February 16-28, 2019
Kissing the shores of the Indian Ocean, Mombasa Port is the life line for the landlocked countries like Uganda, Rwanda, Burundi and D R Congo. In December 2018, a leaked report revealed that the Port was used as collateral for the $3.2 billion loan from China to build the rail link connecting Mombasa and Nairobi. Kenya faces the risk of loosing the port if it defaults on the loan contracted. There are allegations that more assets are mortgaged, though there is no way to discern the veracity of these allegations.
Kenya is only an archetypal case. China’s state sponsored lending to Africa has grown ten-fold in the last five years; lent mainly to fund the large infrastructure projects. The top debtors include Ethiopia($12.2 bn), Kenya( $7.5bn),Madagascar ($5bn) , Djibouti($ 4.5bn) and the list is expanding .In a recent development, South Africa’s Eskom Facility plant was granted a loan of R33.4 billion with a 5- year grace period, by the Chinese Exim Bank . The loan repayments will start in June 2019 for a 10 – year period and default in payment will end up China gaining absolute control of the plant.

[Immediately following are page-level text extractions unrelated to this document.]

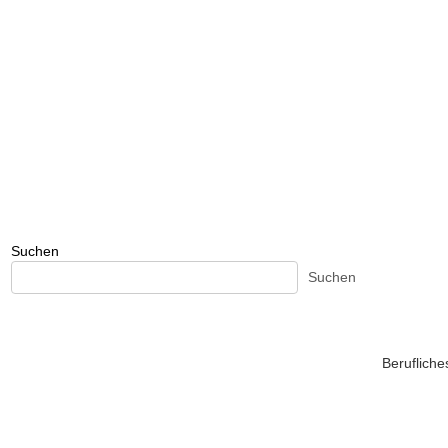
Suchen
Suchen
Beruflich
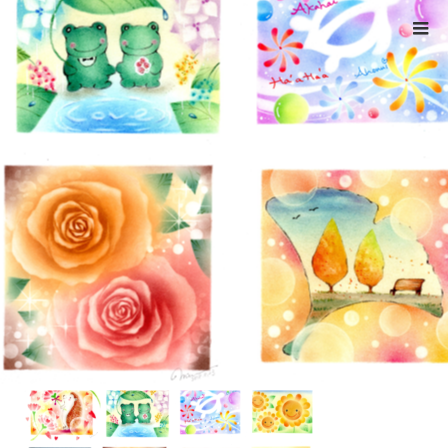
ホーム
calender – 1
Warning
: ltrim() expects parameter 1 to be string, object given
in
/home/xs524725/reiki-kumamoto.com/public_html/wp-
includes/formatting.php
on line
4343
calender – 1
2020.12.13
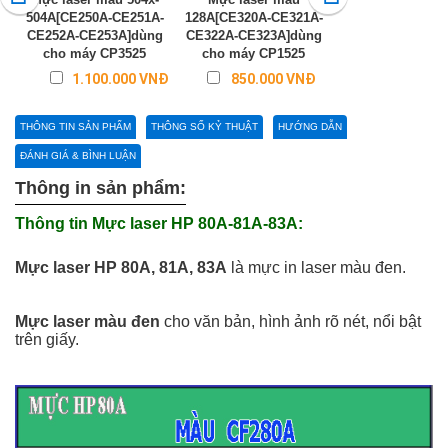
504A[CE250A-CE251A-
128A[CE320A-CE321A-
316(Đen,Xanh Và
CE252A-CE253A]dùng
CE322A-CE323A]dùng
dùng cho máy LB
cho máy CP3525
cho máy CP1525
Liên hệ
1.100.000 VNĐ
850.000 VNĐ
THÔNG TIN SẢN PHẨM
THÔNG SỐ KỶ THUẬT
HƯỚNG DẪN
ĐÁNH GIÁ & BÌNH LUẬN
Thông in sản phẩm:
Thông tin Mực laser HP 80A-81A-83A:
Mực laser HP 80A, 81A, 83A
là mực in laser màu đen.
Mực laser màu đen
cho văn bản, hình ảnh rõ nét, nổi bật
trên giấy.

Last year, China was accused of acquiring Zambia’s national electricity supplier (?) and rebuilding Mogadishu seaport in return for exclusive fishing rights along the Somali coast, though the allegations were refuted by the Chinese government. The opaque nature of the Chinese deals in Africa has kept the public in the dark about the consequences of the deals. Africa’s weak economic diplomacy and negotiating skills make it vulnerable to arm twisting to extract economic or political concessions. This is especially true in the cases of smaller countries with weak governments.
Africa should find solutions from within to combat this menace. Most of the countries do not have a well developed legal system or expertise to guard their interests in bilateral negotiations. The Central Banks, which should be the watch dog of the financial sector are in the process of evolution in most of the countries. Bi-lateral loans unlike the multinational arrangements from World Bank or IMF, do not insist on structural adjustments or prudential norms while lending. The loans from multilateral sources always come with conditions, which take into account repaying capacity, debt burden, reform process etc. Organizations like African Development Bank should be more proactive in this regard not only in extending legal support but also grooming legal and financial expertise within the continent to safeguard their commercial interests. Lest, the chances of debt trap would loom large.